WASHINGTON – A day after a White House official promised to have a tax reform plan “locked in place’’ before the congressional August recess, state and local government officials lobbied House lawmakers to keep the federal deduction for state and local taxes.
White House Director of Legislative Affairs Marc Short suggested to reporters on Monday the Trump administration is nearing an agreement on tax reform with top House and Senate Republicans.
“I think that hopefully before the August recess is when we have it locked in place,’’ Short said at a briefing when a reporter asked for an update on tax reform legislation. “And that we would look to begin the markup process when we return from August recess.’’
The fear among mayors and county officials who were at Capitol Hill on Tuesday is that the effort to lower the overall federal income tax rate will be offset by eliminating the deduction for state and local taxes, also known as SALT.
The groups issued a report -- The Impact of Eliminating the State and Local Tax Deduction -- that said the repeal of the SALT deduction would adversely impact almost 30% of taxpayers in every state and all income brackets.
“We’re a gigantic low hanging fruit,’’ Mayor Bob Coiner of Gordonsville, Va. told House staffers who attended a Tuesday briefing with mayors and representatives of the National Association of Counties and the Government Finance Officers Association. Other sponsors included the National Governors Association, the Council of State Governments and the National League of Cities.
Ending the deduction will result on double taxation, Coiner said, warning, “You will harm us. You will harm the middle class. This is one part of the government working fine.’’
Mayor Allison Silberberg of Alexandria, Va. said there would be an “irrevocably damaging’’ impact on those that take the SALT deduction, including an estimated 40% of households in her city. “It would be a shift from one level of government to another level of government,’’ she said.
Silberberg said her city’s Community Development Block Grant has already been cut 50% and the Trump administration has threatened to eliminate that program along with federal Home Investment Partnership grants. “That is the lens through which we have to look,’’ she said.
Although numerous House lawmakers have signed letters to Treasury Secretary Steven Mnuchin in support of continuing the deduction, the Republicans who have gone on record in support of it are mostly lawmakers in the New York-New Jersey area.

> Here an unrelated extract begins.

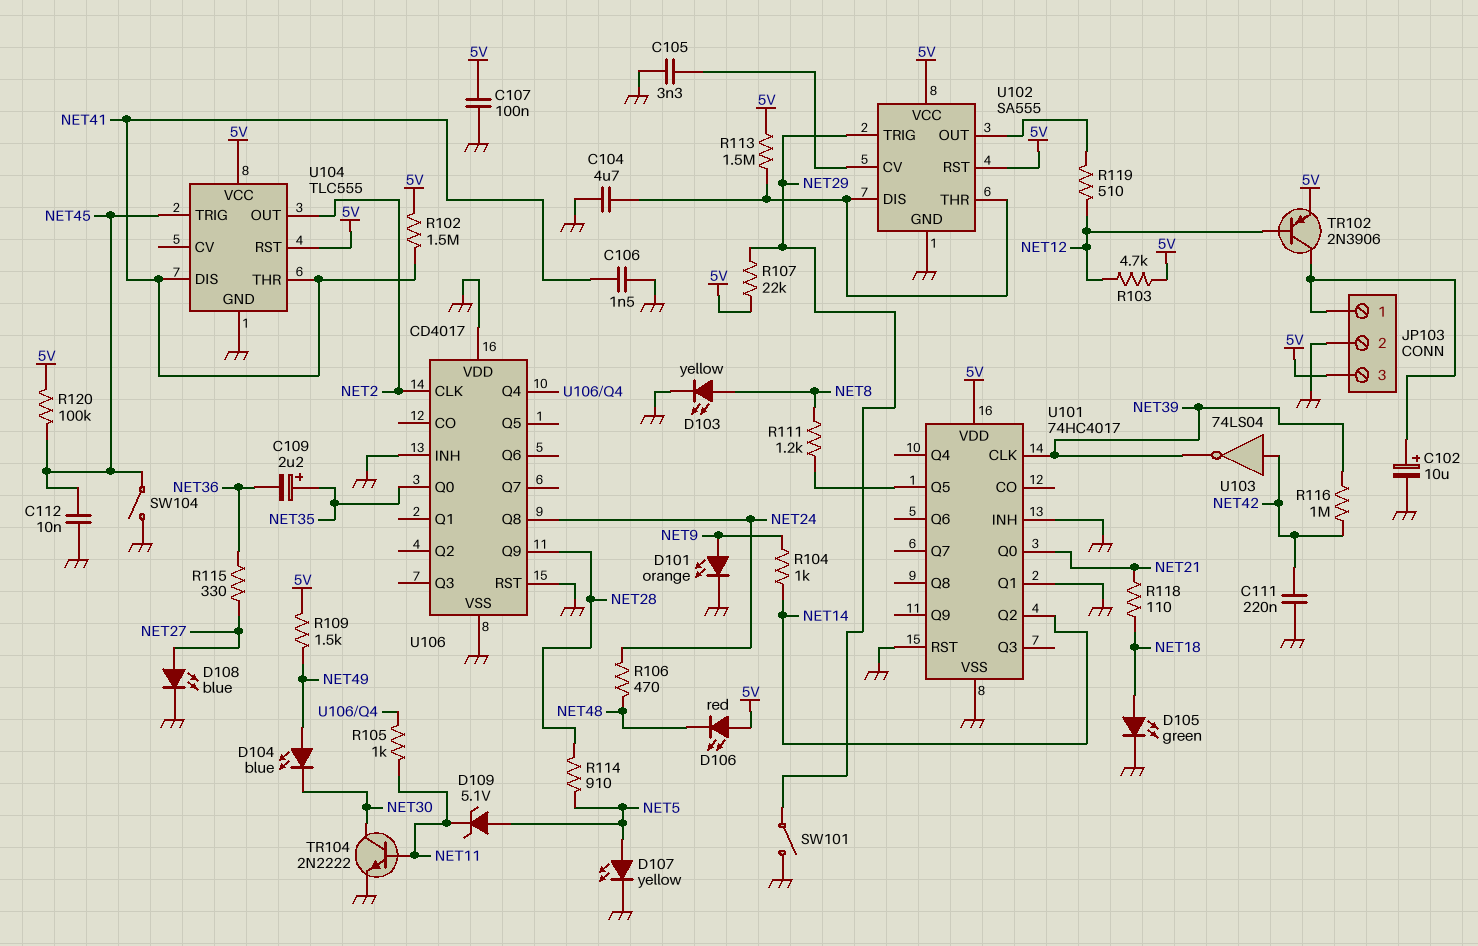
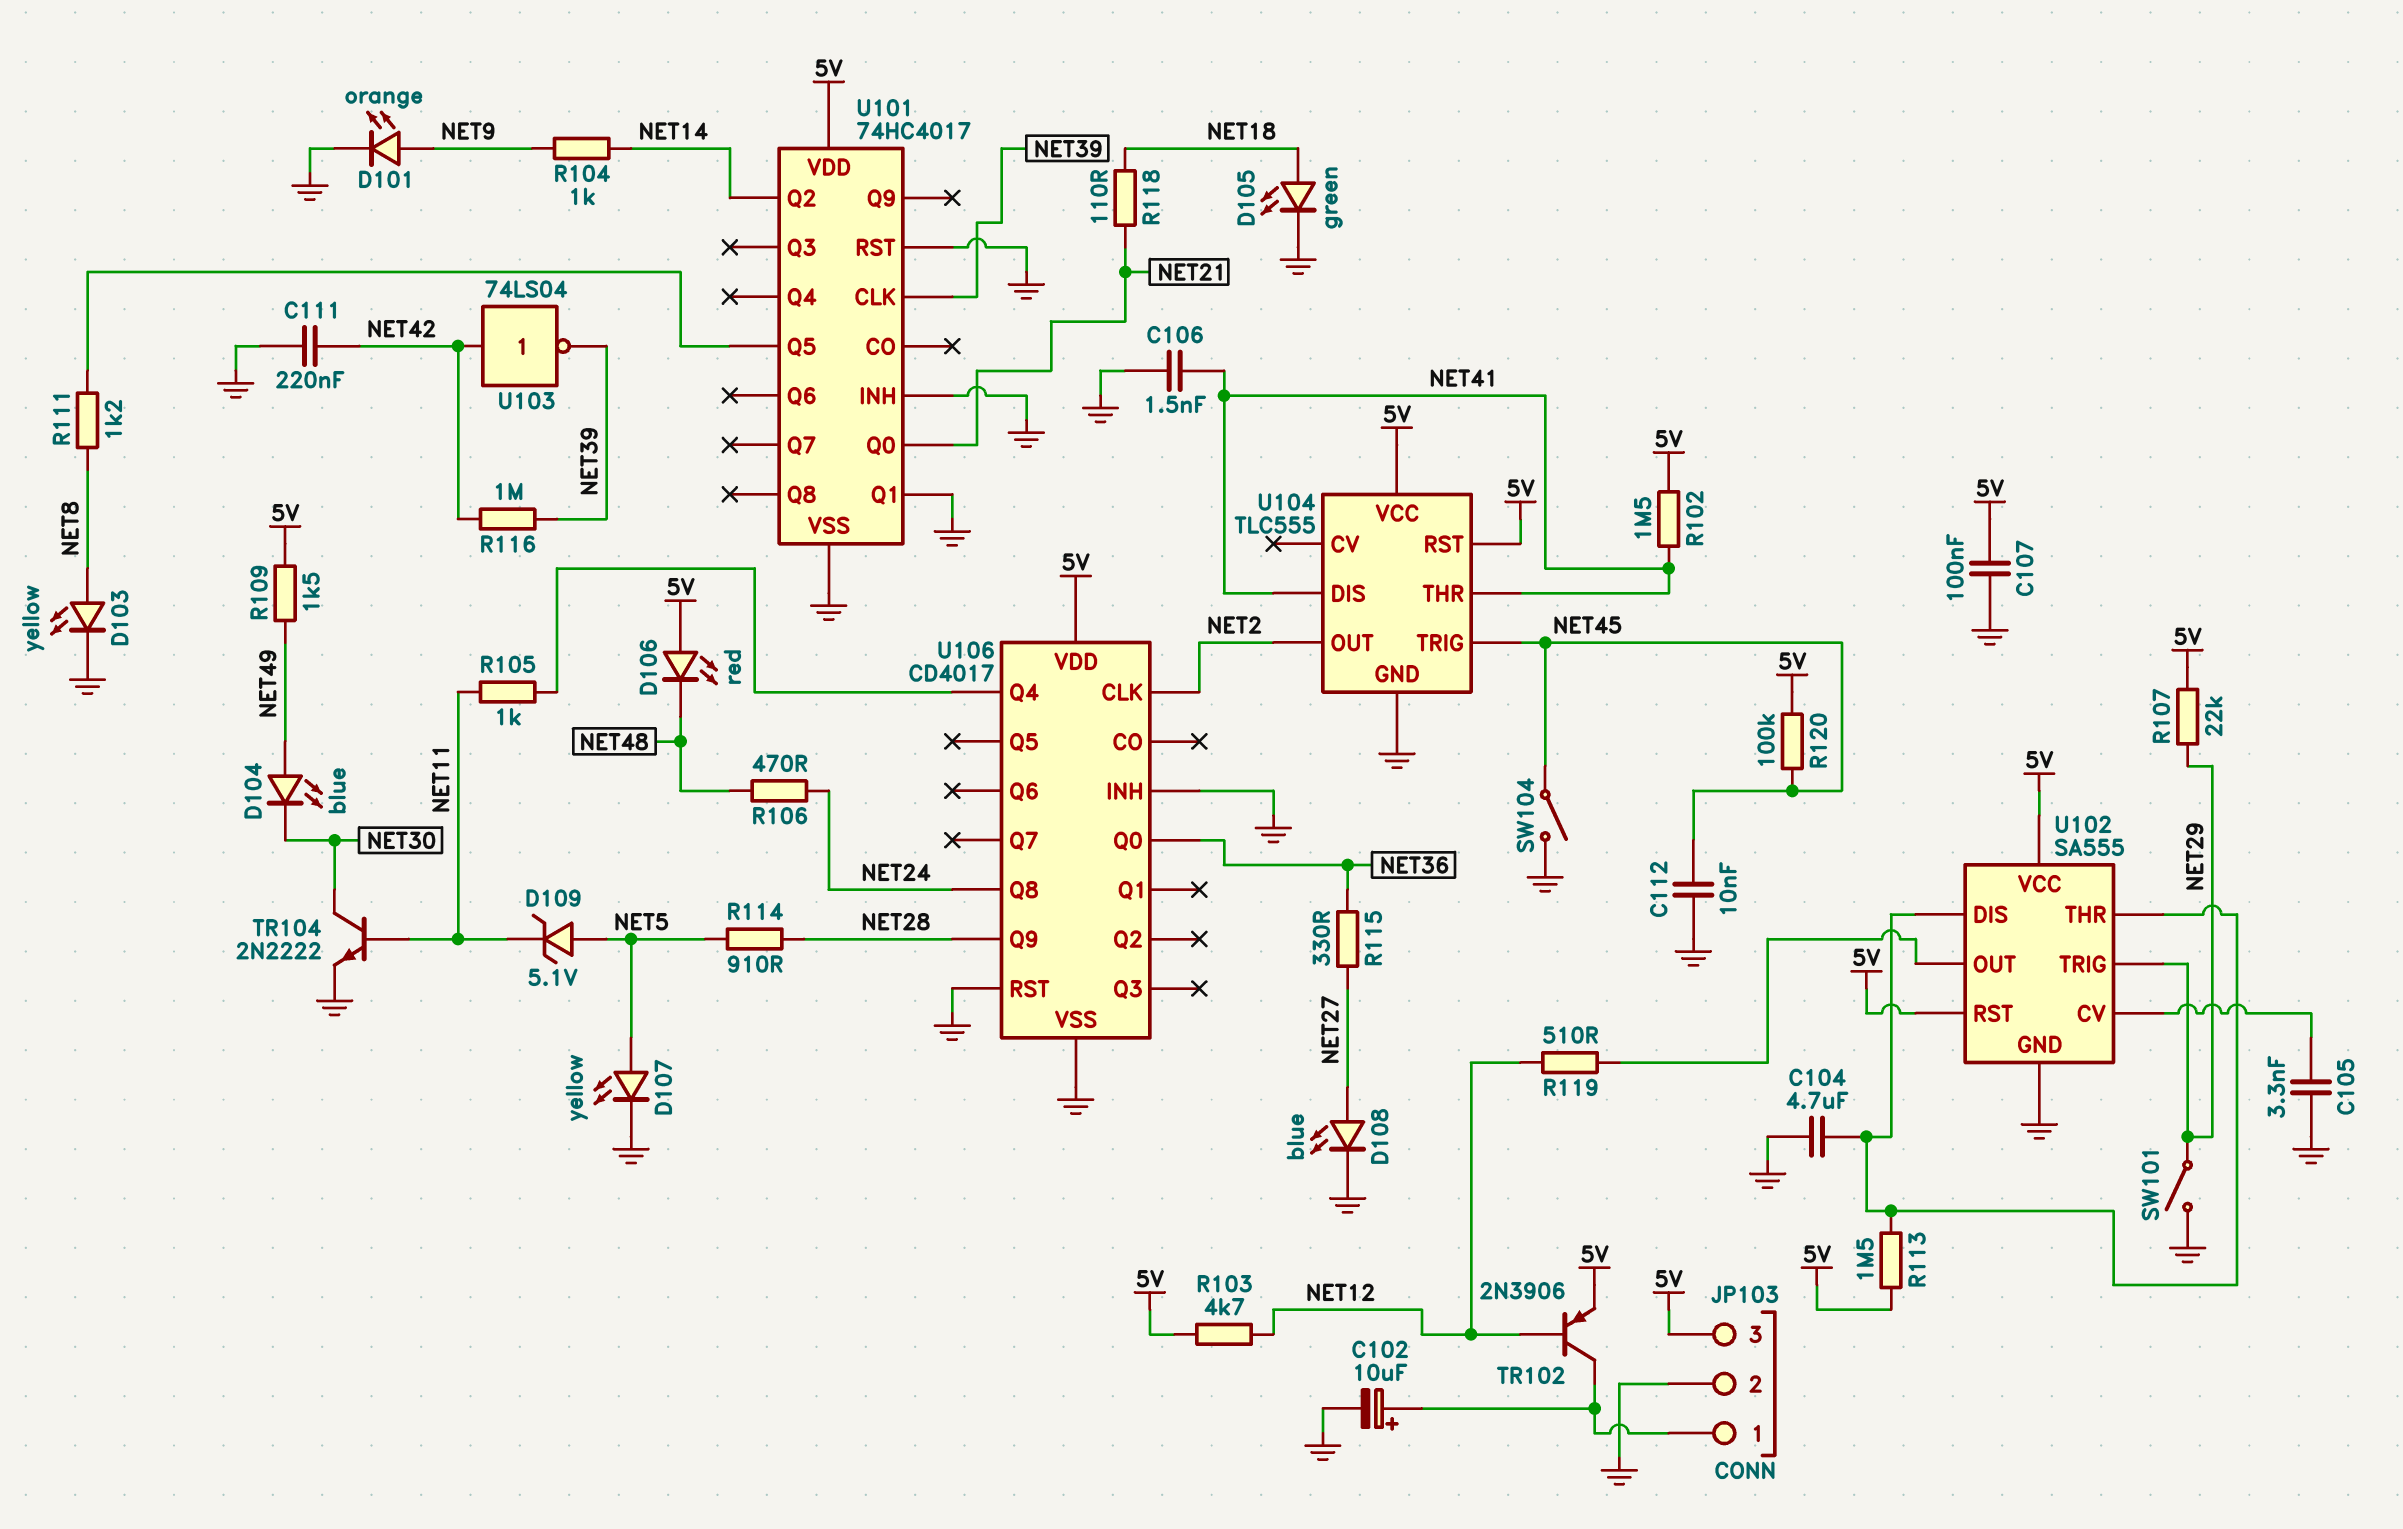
C109: 2.2uF (plus NET35, minus NET36) -> none
U106 pin Q0: NET35 -> NET36
U106 pin VDD: GND -> 5V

Meanwhile, Mnuchin on Sunday rejected a suggestion that White House advisor Steve Bannon had suggested raising the top rate for wealthy Americans to 40% to help pay for tax cuts for the middle class.
“I think it's very clear ... we have a proposal out there that the administration has put out with a top rate of 35% where we reduce and eliminate almost every single deduction,’’ Mnuchin said during an interview on ABC-TV’s This Week. “So that means that people who are in the high tax states also have no tax reduction and it'll be offset by reduced deductions.’’
In recent weeks Mnuchin has talked about having a plan ready when Congress returns after Labor Day, But Short suggested it will be sooner than that.
The recess for the Senate is to be delayed until mid-August so that members can deal with health care legislation and other issues, Senate Majority Leader Mitch McConnell, R-Ky., announced on Tuesday.